O que produzir =>
Segundo o texto sobre a canção de Carlinhos Brown, informe de que é nome a expressão “Meia lua inteira”.

Texto para leitura =>
☆ ☆ ☆

171. Meia lua inteira

Para Edilene Fonseca

Em 1989 Caetano Veloso lança o disco Estrangeiro, que traz entre suas dez faixas a canção “Meia lua inteira”, de Carlinhos Brown. No livro Verdade tropical (1997), Caetano afirma que Brown “reúne em si os elementos de reafricanização e neopopização da cidade”, o que, sem dúvidas, coloca o criador da Timbalada na linha evolutiva da canção pós-Tropicália.
Caetano e Brown se aproximam pelo uso do jogo como recurso artístico; e por retomarem, direta ou indiretamente procedimentos utilizados pelo poeta, também baiano, Gregório de Matos. Basta lembrar a gravação de “Triste Bahia”, feita por Caetano para o disco Transa (1972), com a atualização do poema “À cidade da Bahia”, de Gregório: "Triste Bahia".
“Meia lua inteira” é um exemplo da aproximação entre Brown e Gregório (via o canto de Caetano) pois ela dialoga com a estrutura formal do soneto gregoriano “O todo sem a parte não é todo”. Através do jogo lúdico, o poema persuade o leitor a aceitar que mesmo tendo sido achado “apenas” uma parte do menino deus (um braço), esta parte deve ser adorada com a mesma fé tal e qual ali estivesse "Deus todo".
O jogo de palavras obscurece a razão, adensa a linguagem e a intenção persuasória, argumentativa e lúdica. Assim, quebra-se a linearidade da língua e o estranhamento é gerado.
A consciência da linguagem trabalhada por Gregório de Matos está presente em “Meia lua inteira” (nome de um golpe de capoeira), de Carlinhos Brown, em que o ouvinte é tentando a concluir que a meia lua é a lua inteira.

☆ ☆ ☆

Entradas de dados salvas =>
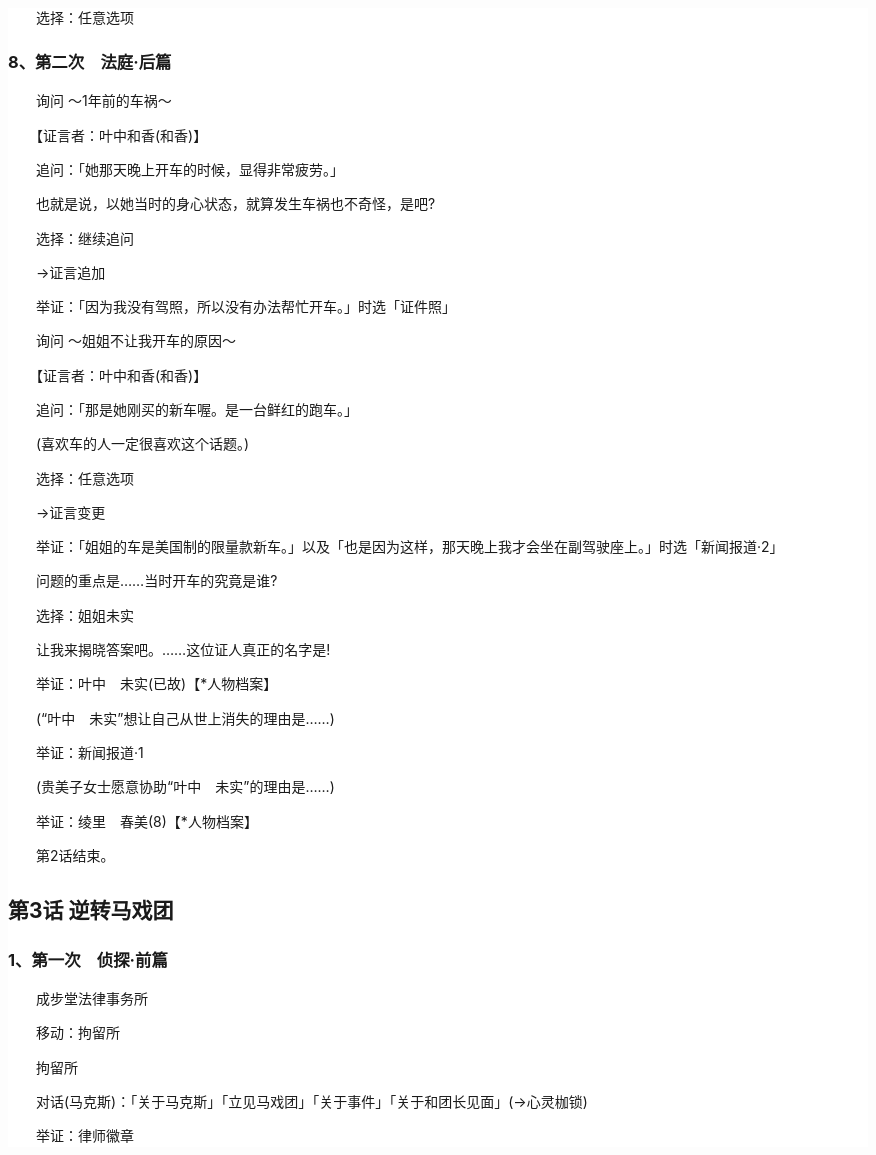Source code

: 　　选择：任意选项

### 8、第二次　法庭·后篇

　　询问 ～1年前的车祸～

　　【证言者：叶中和香(和香)】

　　追问：「她那天晚上开车的时候，显得非常疲劳。」

　　也就是说，以她当时的身心状态，就算发生车祸也不奇怪，是吧?

　　选择：继续追问

　　→证言追加

　　举证：「因为我没有驾照，所以没有办法帮忙开车。」时选「证件照」

　　询问 ～姐姐不让我开车的原因～

　　【证言者：叶中和香(和香)】

　　追问：「那是她刚买的新车喔。是一台鲜红的跑车。」

　　(喜欢车的人一定很喜欢这个话题。)

　　选择：任意选项

　　→证言变更

　　举证：「姐姐的车是美国制的限量款新车。」以及「也是因为这样，那天晚上我才会坐在副驾驶座上。」时选「新闻报道‧2」

　　问题的重点是……当时开车的究竟是谁?

　　选择：姐姐未实

　　让我来揭晓答案吧。……这位证人真正的名字是!

　　举证：叶中　未实(已故)【*人物档案】

　　(“叶中　未实”想让自己从世上消失的理由是……)

　　举证：新闻报道‧1

　　(贵美子女士愿意协助“叶中　未实”的理由是……)

　　举证：绫里　春美(8)【*人物档案】

　　第2话结束。

## 第3话 逆转马戏团

### 1、第一次　侦探·前篇

　　成步堂法律事务所

　　移动：拘留所

　　拘留所

　　对话(马克斯)：「关于马克斯」「立见马戏团」「关于事件」「关于和团长见面」(→心灵枷锁)

　　举证：律师徽章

☆ ☆ ☆

Resposta à tarefa =>
É o nome de um golpe de capoeira.